La gloire n’est décidément pas pour lui un programme d’action, et le vieux pessimiste retrouve avec plaisir les stimulants du malheur.

C’est de nouveau la chère Suisse, le lac de Genève, Vevey, la pension Beau-Rivage. Bientôt il se remettra au travail abaudonné des Maîtres Chanteurs. « Je me considère comme sauvé… Espoir en mon travail… Retraite complète dans un paysage étranger ; plus aucunes relations ; telles sont les conditions profondes de mon retour à la vie », écrit-il bientôt à Mathilde Maier. Et à Cosima : « Il faut que je sois sourd et aveugle durant un certain temps… La nature, en moi, est morte. Tu me comprends, et ma consolation sera, je l’espère, d’arriver à un apaisement complet. Ô ciel ! fais que toute expérience soit menteuse, tout savoir vain et que seul notre amour demeure puissant et vrai. » Sa pensée se reporte aussi vers le jeune roi qui a donné ce qu’il a pu à son amour, mais n’a pas eu la force de faire valoir ses droits. Wagner lui garde sa confiance et sa pitié, mais sans plus se leurrer sur le pouvoir de cette main trop chargée de bagues.
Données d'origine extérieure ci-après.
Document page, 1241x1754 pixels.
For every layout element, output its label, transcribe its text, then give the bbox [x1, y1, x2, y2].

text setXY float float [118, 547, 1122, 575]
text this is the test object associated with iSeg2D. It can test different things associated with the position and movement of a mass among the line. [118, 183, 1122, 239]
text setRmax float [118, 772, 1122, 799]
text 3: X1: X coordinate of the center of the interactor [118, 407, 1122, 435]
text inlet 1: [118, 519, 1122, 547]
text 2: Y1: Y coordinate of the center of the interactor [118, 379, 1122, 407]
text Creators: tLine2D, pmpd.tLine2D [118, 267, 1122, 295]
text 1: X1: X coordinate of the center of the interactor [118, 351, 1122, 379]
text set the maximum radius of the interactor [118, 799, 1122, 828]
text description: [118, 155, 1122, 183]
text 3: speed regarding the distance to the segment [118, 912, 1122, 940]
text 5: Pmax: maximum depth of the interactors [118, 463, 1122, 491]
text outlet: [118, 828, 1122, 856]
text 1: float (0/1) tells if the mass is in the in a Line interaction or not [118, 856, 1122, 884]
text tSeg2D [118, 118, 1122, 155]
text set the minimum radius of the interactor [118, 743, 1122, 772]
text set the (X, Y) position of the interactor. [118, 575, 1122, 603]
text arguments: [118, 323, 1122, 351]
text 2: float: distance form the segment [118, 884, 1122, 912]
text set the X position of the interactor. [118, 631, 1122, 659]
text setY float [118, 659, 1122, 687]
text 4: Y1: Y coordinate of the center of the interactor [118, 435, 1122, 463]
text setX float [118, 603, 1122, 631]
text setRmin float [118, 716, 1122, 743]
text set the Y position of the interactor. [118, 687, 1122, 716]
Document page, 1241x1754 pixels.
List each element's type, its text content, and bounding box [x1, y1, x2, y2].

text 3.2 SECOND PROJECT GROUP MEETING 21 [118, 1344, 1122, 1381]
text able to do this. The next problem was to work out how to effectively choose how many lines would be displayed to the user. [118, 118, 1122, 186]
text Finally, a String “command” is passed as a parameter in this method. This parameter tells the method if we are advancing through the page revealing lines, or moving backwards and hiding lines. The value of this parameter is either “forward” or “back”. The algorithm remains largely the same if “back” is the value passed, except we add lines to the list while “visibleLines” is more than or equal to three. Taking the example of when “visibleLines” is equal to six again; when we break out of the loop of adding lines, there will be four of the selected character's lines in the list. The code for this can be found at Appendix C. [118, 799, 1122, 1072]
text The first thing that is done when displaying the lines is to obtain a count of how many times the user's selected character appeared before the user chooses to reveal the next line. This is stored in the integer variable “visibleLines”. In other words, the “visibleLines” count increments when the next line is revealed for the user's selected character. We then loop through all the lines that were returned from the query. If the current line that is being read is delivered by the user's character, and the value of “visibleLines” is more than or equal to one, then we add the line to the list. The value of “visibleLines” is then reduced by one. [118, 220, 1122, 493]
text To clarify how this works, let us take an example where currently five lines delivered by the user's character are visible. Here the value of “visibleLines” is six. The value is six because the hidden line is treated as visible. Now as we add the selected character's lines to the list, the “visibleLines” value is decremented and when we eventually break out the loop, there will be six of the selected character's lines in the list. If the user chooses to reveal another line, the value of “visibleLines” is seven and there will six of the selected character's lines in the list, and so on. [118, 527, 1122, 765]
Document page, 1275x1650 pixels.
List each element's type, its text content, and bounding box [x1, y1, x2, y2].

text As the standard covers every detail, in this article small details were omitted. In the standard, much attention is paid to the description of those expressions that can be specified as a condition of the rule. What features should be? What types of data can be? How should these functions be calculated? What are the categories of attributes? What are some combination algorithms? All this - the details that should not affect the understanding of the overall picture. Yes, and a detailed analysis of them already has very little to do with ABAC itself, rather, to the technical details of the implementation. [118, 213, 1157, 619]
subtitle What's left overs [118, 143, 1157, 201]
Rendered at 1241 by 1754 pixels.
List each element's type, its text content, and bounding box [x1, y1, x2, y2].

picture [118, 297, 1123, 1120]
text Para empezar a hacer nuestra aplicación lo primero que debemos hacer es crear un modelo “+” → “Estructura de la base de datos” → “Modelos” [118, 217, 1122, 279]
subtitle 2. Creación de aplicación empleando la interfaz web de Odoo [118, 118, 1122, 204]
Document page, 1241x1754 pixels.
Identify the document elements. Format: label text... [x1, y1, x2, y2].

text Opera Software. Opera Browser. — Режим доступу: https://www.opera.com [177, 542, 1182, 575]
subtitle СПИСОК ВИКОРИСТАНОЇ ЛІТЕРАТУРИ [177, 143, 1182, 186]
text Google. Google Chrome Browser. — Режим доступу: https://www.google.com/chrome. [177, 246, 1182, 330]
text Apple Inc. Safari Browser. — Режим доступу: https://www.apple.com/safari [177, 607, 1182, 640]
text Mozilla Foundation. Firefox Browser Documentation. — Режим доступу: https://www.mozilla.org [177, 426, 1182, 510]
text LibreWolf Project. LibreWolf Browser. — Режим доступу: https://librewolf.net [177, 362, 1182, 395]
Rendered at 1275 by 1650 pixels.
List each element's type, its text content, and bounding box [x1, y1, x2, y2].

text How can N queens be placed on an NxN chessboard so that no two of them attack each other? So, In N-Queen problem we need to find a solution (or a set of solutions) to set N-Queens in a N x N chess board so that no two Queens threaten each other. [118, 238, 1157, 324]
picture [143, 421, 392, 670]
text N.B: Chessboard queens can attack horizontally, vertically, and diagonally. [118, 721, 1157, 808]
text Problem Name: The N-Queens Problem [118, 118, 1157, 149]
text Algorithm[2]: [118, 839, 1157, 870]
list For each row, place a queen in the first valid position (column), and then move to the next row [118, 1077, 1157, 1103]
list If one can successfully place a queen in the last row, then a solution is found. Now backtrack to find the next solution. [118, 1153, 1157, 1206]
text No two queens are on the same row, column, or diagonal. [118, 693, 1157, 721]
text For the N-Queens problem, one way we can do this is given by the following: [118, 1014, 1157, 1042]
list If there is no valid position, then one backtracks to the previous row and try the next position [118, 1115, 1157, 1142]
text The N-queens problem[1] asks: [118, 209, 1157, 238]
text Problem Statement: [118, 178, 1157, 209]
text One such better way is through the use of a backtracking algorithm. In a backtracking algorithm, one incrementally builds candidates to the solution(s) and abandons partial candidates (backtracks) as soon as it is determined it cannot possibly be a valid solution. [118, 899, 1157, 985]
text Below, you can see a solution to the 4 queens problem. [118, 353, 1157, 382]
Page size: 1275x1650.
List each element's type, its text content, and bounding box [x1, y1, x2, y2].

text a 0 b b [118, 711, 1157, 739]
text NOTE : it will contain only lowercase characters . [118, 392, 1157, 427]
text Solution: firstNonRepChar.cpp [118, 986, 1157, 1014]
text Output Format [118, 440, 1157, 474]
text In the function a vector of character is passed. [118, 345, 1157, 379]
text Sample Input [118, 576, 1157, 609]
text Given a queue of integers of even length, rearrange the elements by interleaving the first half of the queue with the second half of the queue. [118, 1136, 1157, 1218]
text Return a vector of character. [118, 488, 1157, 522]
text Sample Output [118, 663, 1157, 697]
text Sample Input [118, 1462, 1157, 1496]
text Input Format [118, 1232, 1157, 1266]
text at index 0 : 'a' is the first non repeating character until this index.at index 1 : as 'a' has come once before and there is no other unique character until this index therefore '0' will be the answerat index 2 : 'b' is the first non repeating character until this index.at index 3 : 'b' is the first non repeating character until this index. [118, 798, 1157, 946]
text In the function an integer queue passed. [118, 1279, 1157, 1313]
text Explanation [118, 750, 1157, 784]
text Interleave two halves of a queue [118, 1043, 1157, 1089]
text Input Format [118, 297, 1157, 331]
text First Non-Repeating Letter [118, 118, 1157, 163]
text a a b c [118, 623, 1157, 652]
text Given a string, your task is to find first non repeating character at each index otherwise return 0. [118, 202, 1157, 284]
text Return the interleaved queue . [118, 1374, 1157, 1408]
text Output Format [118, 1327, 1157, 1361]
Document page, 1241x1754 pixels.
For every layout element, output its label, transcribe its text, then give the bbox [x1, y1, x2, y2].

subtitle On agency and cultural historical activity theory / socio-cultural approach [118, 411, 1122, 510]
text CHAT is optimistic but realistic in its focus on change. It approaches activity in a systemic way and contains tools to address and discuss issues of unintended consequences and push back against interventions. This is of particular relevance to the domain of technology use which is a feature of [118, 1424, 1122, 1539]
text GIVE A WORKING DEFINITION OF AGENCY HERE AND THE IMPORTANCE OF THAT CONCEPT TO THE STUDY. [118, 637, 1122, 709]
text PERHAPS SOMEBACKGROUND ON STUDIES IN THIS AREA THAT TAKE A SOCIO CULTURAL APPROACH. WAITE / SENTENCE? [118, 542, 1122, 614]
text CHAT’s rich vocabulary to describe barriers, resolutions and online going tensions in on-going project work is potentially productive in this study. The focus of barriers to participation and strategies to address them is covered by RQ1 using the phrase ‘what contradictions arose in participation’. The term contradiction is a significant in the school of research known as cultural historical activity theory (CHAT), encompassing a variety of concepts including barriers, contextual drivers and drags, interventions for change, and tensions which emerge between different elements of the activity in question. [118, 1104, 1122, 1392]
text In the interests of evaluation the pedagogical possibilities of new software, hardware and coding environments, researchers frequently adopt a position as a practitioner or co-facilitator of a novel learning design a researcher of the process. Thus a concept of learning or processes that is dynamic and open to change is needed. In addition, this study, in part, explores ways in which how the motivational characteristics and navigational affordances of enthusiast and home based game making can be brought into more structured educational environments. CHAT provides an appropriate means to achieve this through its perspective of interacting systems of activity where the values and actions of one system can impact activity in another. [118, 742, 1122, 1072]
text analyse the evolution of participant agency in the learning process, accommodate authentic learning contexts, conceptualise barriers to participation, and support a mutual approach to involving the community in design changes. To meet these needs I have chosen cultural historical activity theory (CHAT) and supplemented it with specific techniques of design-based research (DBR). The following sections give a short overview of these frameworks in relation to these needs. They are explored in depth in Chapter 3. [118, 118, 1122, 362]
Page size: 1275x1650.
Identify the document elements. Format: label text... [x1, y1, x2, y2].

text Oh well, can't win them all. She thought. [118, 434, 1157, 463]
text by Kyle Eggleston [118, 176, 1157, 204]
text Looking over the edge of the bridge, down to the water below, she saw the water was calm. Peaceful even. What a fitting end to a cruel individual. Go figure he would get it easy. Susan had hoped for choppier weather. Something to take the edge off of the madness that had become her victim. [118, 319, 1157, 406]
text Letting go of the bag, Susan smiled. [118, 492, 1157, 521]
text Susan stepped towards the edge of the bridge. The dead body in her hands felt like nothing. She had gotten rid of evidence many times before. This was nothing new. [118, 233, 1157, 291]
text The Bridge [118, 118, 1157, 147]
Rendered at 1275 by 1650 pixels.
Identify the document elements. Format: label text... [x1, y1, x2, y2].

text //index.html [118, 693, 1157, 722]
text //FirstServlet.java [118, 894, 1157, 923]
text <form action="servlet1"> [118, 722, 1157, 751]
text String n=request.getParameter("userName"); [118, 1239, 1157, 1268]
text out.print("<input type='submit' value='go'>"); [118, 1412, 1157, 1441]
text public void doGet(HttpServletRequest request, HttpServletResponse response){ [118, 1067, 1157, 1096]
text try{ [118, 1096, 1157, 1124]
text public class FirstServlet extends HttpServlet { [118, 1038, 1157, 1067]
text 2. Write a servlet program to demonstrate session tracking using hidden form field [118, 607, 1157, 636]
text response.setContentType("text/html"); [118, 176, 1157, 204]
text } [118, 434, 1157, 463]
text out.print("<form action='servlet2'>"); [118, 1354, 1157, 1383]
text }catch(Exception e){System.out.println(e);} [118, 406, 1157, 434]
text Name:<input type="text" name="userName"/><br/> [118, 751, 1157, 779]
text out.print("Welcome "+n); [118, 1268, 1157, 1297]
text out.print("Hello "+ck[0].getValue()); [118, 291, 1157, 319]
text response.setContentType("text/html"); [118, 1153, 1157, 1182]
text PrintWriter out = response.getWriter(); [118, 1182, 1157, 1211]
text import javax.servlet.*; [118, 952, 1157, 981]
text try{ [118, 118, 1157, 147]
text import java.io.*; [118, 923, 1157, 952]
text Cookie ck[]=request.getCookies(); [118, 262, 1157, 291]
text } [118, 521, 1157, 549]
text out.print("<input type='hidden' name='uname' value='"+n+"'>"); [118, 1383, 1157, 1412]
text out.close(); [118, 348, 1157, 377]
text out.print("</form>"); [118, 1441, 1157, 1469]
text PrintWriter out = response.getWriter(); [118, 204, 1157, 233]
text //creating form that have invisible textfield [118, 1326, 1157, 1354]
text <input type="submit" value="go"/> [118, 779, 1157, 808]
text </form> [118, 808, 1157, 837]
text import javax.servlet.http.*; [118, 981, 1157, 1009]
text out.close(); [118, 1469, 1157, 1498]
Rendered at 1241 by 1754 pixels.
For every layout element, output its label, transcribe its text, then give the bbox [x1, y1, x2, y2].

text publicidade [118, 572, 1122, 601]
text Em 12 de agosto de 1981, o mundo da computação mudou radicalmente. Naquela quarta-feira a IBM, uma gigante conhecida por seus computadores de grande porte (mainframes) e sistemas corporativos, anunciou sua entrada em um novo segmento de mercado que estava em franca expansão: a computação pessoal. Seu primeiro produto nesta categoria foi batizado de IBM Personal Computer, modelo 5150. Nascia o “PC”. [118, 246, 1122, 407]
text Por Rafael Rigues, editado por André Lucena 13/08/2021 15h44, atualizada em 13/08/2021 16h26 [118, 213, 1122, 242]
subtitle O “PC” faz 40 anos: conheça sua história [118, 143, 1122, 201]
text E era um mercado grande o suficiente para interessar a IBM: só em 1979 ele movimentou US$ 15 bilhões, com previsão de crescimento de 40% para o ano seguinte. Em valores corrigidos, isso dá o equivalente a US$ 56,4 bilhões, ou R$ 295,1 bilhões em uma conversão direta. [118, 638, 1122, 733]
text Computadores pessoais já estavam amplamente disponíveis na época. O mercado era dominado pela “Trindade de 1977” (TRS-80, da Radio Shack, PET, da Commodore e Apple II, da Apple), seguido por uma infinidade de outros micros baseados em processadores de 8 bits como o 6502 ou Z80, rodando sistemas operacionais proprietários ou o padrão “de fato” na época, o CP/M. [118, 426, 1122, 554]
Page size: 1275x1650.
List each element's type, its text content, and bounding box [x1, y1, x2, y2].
Wagner se retrouve donc dans la ville de Genève, où il vint ce réfugier après ses adieux à Mathilde Wesendonk. Il y loue une jolie propriété de campagne, nommée « Les Artichauts », et il rouvre sa serviette à manuscrits dont il tire l’instrumentation inachevée du premier et du deuxième acte de Siegfried et celle des Maîtres. Un tapissier est convoqué, et Wagner, pour la vingtième fois, se remet à décorer, à clouer, à suspendre rideaux et portières, Il reprend ses travaux du matin, ses longues promenades de l’après-midi[1]. Mais un malencontreux petit incendie dans son cabinet de travail fraîchement organisé, le chasse en plein hiver de sa nouvelle demeure et il se met à la recherche d’un climat moins rude. De Genève, il gagne Lyon, Avignon, Toulon.

Dans la nuit du 25 janvier de l’année nouvelle (1866), étant au Grand Hôtel, à Marseille, on lui remet une dépêche qui voyage à ses trousses depuis un jour ou deux. Elle vient de Dresde, est signée du docteur Pusinelli, et lui apprend en

  1. Le 20 janvier il envoie un long télégramme à Cosima : « Ruhe, ruhe, es muss sein. » Mme de Bülow le communiqua au roi, puis y ajouta de sa main : « Ich hoffe immer noch. » (Archives de Bayreuth)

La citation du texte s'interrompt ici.